The Ramos family | Photo by Jiaying Grygiel
The Ramos family from El Salvador
Who lives here? Jessika Ramos, 29, and her daughter, Valeria Acevedo-Ramos, 2. Jessika left El Salvador after gang members entered her house with pistols in hand. Valeria was just 8 months old. Jessika’s 8-year-old daughter, Adriana Acevedo-Ramos, is still in El Salvador with Jessika’s parents. In El Salvador, Jessika studied judicial law in college. Now, she works as a house cleaner. “It doesn’t bother me,” she says. “It’s a job. It’s dignified.”
Where? White Center
When did you move here? March 2016
Jessika: I had to leave because of violence. It’s a country the government can’t control. All the power is with the gangs. The laws are not just.

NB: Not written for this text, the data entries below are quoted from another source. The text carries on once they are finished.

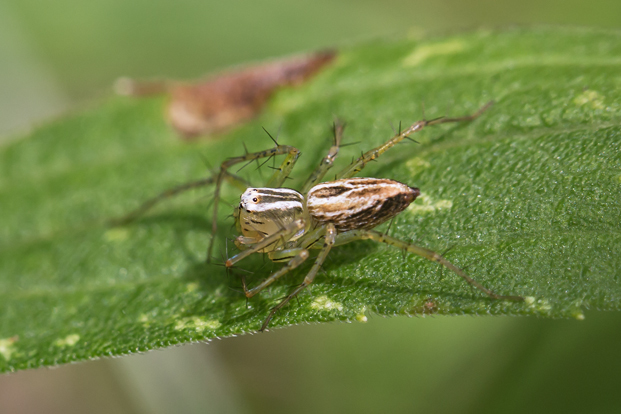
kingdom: Animalia
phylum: Arthropoda
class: Arachnida
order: Araneae
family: Oxyopidae
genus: Oxyopes
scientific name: Oxyopes salticus
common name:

What, if anything, did you know about Seattle before you moved here?
Jessika: Nothing. Only that it’s very peaceful and near family.
Do you plan to stay?
Jessika: Yes. I love Seattle. It’s very quiet; a safe place to live. I was in Los Angeles for 15 days — I didn’t like it. So much traffic, it was craziness.
What has been the biggest challenge in moving to Seattle?
Jessika: I have an open case with [U.S. Citizenship and Immigration Services]. I hope to God everything will turn out well and I will be able to bring my other daughter. Then, the three of us can have a stable and secure life together. I’d like to have my own cleaning company one day. First, I have to learn English. I’m going to Highline College to learn.
What one parenting practice sets you apart from other families?
Jessika: Parents in El Salvador are more likely to talk more loudly and directly to the children. Now, with Valeria, I’m trying to first talk to her. If she keeps doing something she’s not supposed to, I will use a stronger voice and be more direct.
A lot of kids don’t play with toys. It’s all about tablets, screens. I want to make sure Valeria plays with toys and games, and other kids.